My legs and hands are shaking and I know I should go and help him. But it would be like going up to a scorpion that might sting you if you get too close. He rolls around trying to get straight and I think he must be swearing and cursing even though I don’t hear the exact words.
Then: ‘Carmel. Carmel — come here.’ I can hear that, he’s roaring it.
I stay where I am and cling onto the tree, watching him rolling around until he manages to heave himself up by his arms and get to standing.
And he stares at me, the garlic bulb bit of his head stuck forward, until he turns and limps off, scattering stones he’s going so fast.
After a while everything goes silent. He’s a dot far away and I can’t hear his footsteps any more. All I can hear is the wind. I turn to the tree. It’s got three main branches and where they meet in the middle they make a sort of dish, or a cup.
‘The crying cup,’ I say. Because sometimes it makes me feel better to give names to things. I lean over and let the tears fall down there. They splash onto the hot dry wood and it makes the burn smell stronger. The little puddle there is like Tara’s puddle on her desk. And I try not to let them, but thoughts of Mum come rushing into my head and I can’t make them stop. Only now she’s not saying Courage, Carmel, courage or anything like that.
She can’t say anything because she’s dead.
*
When there’s only a slice of sun showing above the ground I walk back to the truck. The white dot of it gets bigger and bigger until I’m there. Melody comes rushing up and puts her arms round me and hugs me tight.
‘Oh Carmel, I’ve been so worried about you.’
I put my head deep into her neck and hug her back.
‘It’s OK,’ she says. ‘He isn’t mad any more. He came back and couldn’t talk for a while. But he’s fine now.’
I look over my shoulder and Gramps is there. He shuffles around, looking at his shoes.
‘C’mon,’ says Melody. ‘Come inside and we’ll play.’
*
Gramps is extra nice to me after.
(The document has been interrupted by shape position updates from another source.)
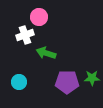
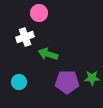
pink circle: moved 4 px up
white cross: moved 2 px down
green arrow: moved 2 px right, 1 px down
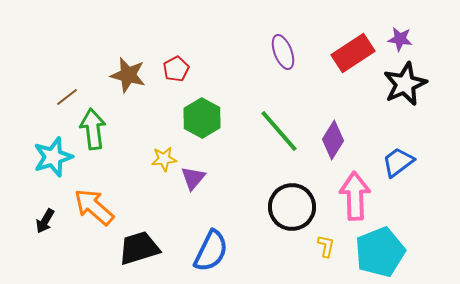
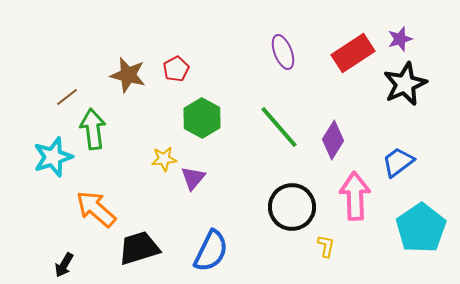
purple star: rotated 25 degrees counterclockwise
green line: moved 4 px up
orange arrow: moved 2 px right, 2 px down
black arrow: moved 19 px right, 44 px down
cyan pentagon: moved 41 px right, 24 px up; rotated 12 degrees counterclockwise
He says he’s sorry he got ‘carried away’. But every now and again he tries to get me to put my hands on his side.
I say, ‘That’s not how people get better. They have to go to the doctor.’
‘Yes, Carmel, they can. It’s something that can happen and it’s a gift — a gift you should not keep to yourself. That would be a selfish act. Would you like to try again?’
‘No, thank you.’
I cry and tell him I don’t want to do it any more. I put my hands behind my back. I say, ‘Gramps, I don’t think I can make you better.’
He smiles at me and says, ‘But I know you can.’ Maybe he’s right. I start feeling guilty that I can’t help him, like he says I can. I hold out my hands in front of me to see if they look different to other people’s. They don’t, but looking at them so hard seems to make them float like they don’t belong to me.
Gramps sometimes makes me feel I don’t do it on purpose. And he looks after me — I don’t know what would happen if he didn’t, or where I’d go. He starts seeming more like a dad than a grandad and I wonder whether to start calling him Pa like the twins. But then I change my mind again and I don’t.
One day we wake up and everything is getting packed.